El hombre no respondió. Las lágrimas le empapaban la nariz achatada y respiraba con dificultad. Llorando fue hasta la cómoda sobre la que relucían los trofeos y de uno de ellos sacó un recorte de periódico:
"Una delegación de deportistas amateur chilenos resultó muerta en la estación de Oruro, Bolivia, durante un enfrentamiento entre guerrilleros del Ejército de Liberación Nacional y efectivos de las fuerzas armadas bolivianas. Según fuentes militares del país vecino, los deportistas chilenos formaban parte de un comando extremista ingresado en territorio boliviano para unirse a los subversivos que operan en la región montañosa del Teoponte. El gobierno chileno ha solicitado a las autoridades del país hermano una investigación exhaustiva del hecho. La delegación deportiva, que viajó con el apoyo de la Federación Chilena de Box, estaba integrada por el campeón panamericano de los pesos welter...".
Le devolvió el recorte.
—¿Un mate?
—No, gracias, Lobo. Tengo que irme. Mire, aquí hay un poco de dinero. Encárguese de llevar los trofeos a la familia. Usted sabe dónde viven.

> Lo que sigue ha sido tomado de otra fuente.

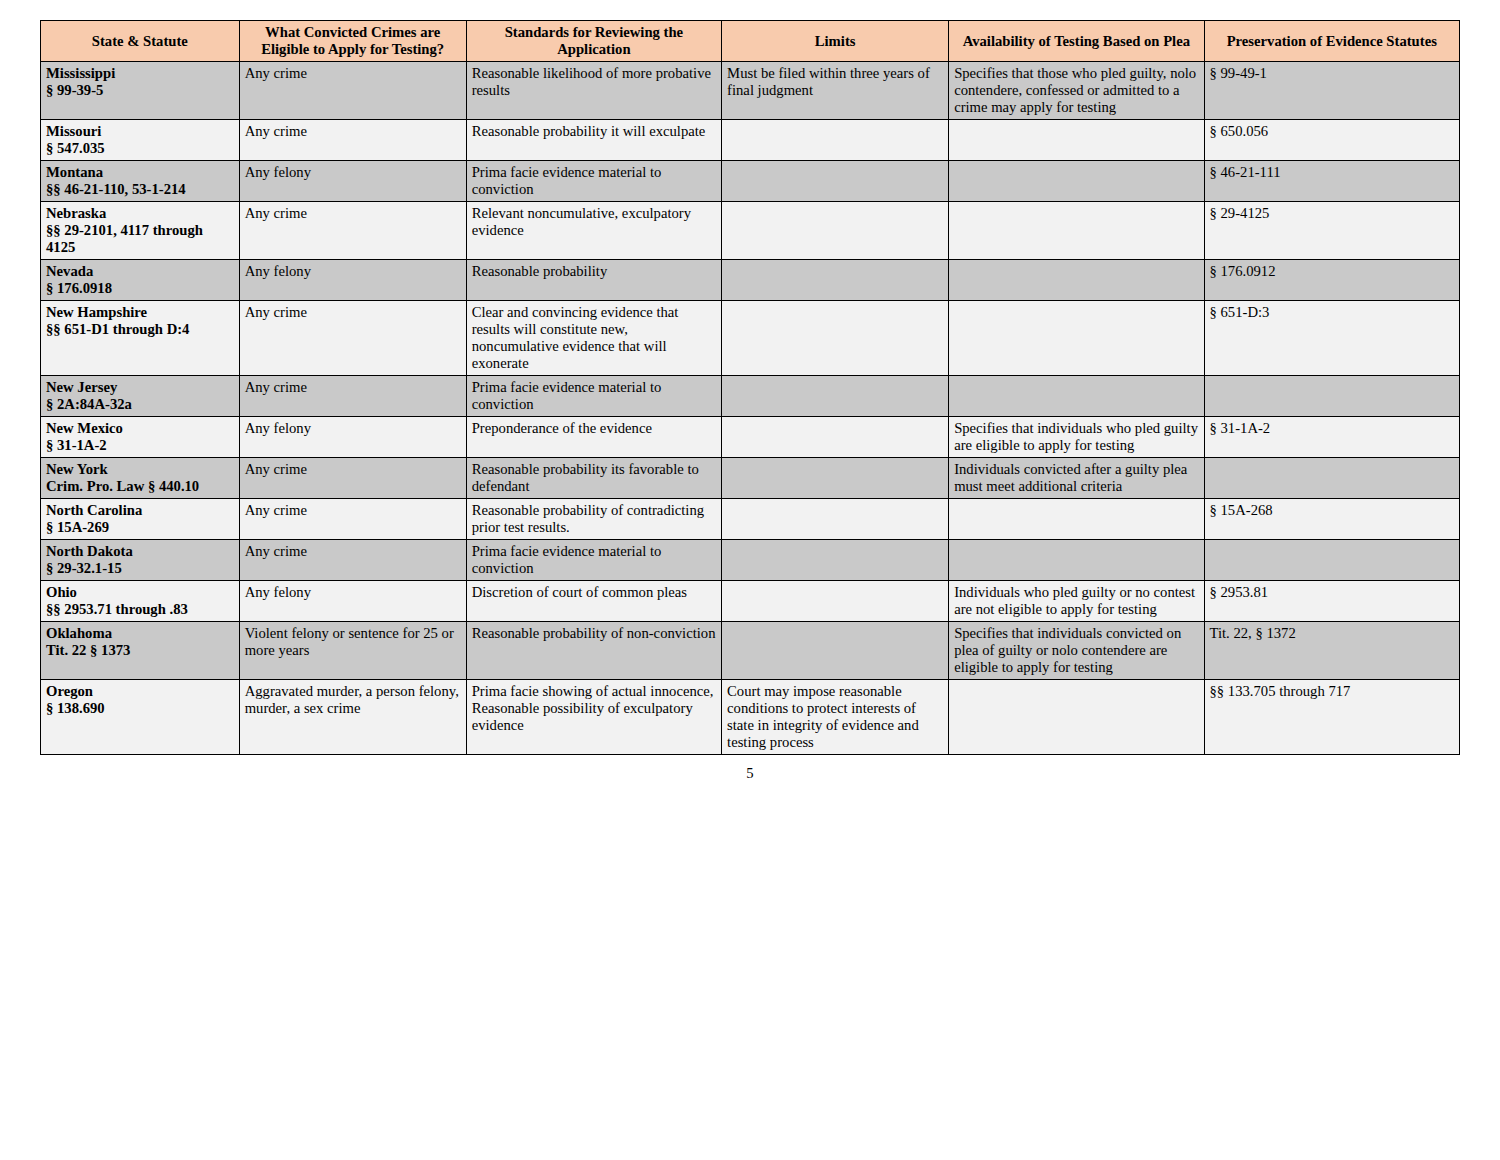| State & Statute | What Convicted Crimes are Eligible to Apply for Testing? | Standards for Reviewing the Application | Limits | Availability of Testing Based on Plea | Preservation of Evidence Statutes |
| --- | --- | --- | --- | --- | --- |
| Mississippi § 99-39-5 | Any crime | Reasonable likelihood of more probative results | Must be filed within three years of final judgment | Specifies that those who pled guilty, nolo contendere, confessed or admitted to a crime may apply for testing | § 99-49-1 |
| Missouri § 547.035 | Any crime | Reasonable probability it will exculpate | | | § 650.056 |
| Montana §§ 46-21-110, 53-1-214 | Any felony | Prima facie evidence material to conviction | | | § 46-21-111 |
| Nebraska §§ 29-2101, 4117 through 4125 | Any crime | Relevant noncumulative, exculpatory evidence | | | § 29-4125 |
| Nevada § 176.0918 | Any felony | Reasonable probability | | | § 176.0912 |
| New Hampshire §§ 651-D1 through D:4 | Any crime | Clear and convincing evidence that results will constitute new, noncumulative evidence that will exonerate | | | § 651-D:3 |
| New Jersey § 2A:84A-32a | Any crime | Prima facie evidence material to conviction | | | |
| New Mexico § 31-1A-2 | Any felony | Preponderance of the evidence | | Specifies that individuals who pled guilty are eligible to apply for testing | § 31-1A-2 |
| New York Crim. Pro. Law § 440.10 | Any crime | Reasonable probability its favorable to defendant | | Individuals convicted after a guilty plea must meet additional criteria | |
| North Carolina § 15A-269 | Any crime | Reasonable probability of contradicting prior test results. | | | § 15A-268 |
| North Dakota § 29-32.1-15 | Any crime | Prima facie evidence material to conviction | | | |
| Ohio §§ 2953.71 through .83 | Any felony | Discretion of court of common pleas | | Individuals who pled guilty or no contest are not eligible to apply for testing | § 2953.81 |
| Oklahoma Tit. 22 § 1373 | Violent felony or sentence for 25 or more years | Reasonable probability of non-conviction | | Specifies that individuals convicted on plea of guilty or nolo contendere are eligible to apply for testing | Tit. 22, § 1372 |
| Oregon § 138.690 | Aggravated murder, a person felony, murder, a sex crime | Prima facie showing of actual innocence, Reasonable possibility of exculpatory evidence | Court may impose reasonable conditions to protect interests of state in integrity of evidence and testing process | | §§ 133.705 through 717 |
5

El hombre asintió sin palabras.
—Adiós, Lobo. Buena suerte.
Empezó a caminar hacia la salida. En el galpón estaba todavía el cuadrilátero formado por tres tambores de aceite y la desmontadora de ruedas. A un lado colgaba el costal de arena. La voz del púgil lo detuvo.
—Espere un poco. No entiendo. A veces no entiendo muchas cosas. Debe de ser por los golpes recibidos en la cabeza, pero yo lo quería al campeón, todavía lo quiero, y no puedo creer que sea cierto. ¿Subió al ring?
—No. Los mataron antes. Apenas bajábamos del tren. Nos vendieron. Yo me salvé por...
El hombre no lo escuchaba. Una expresión de dolor idiota surcaba su rostro de alcohólico.
—Entonces sigue siendo el campeón —dijo y se marchó a darle golpes furiosos al costal de arena.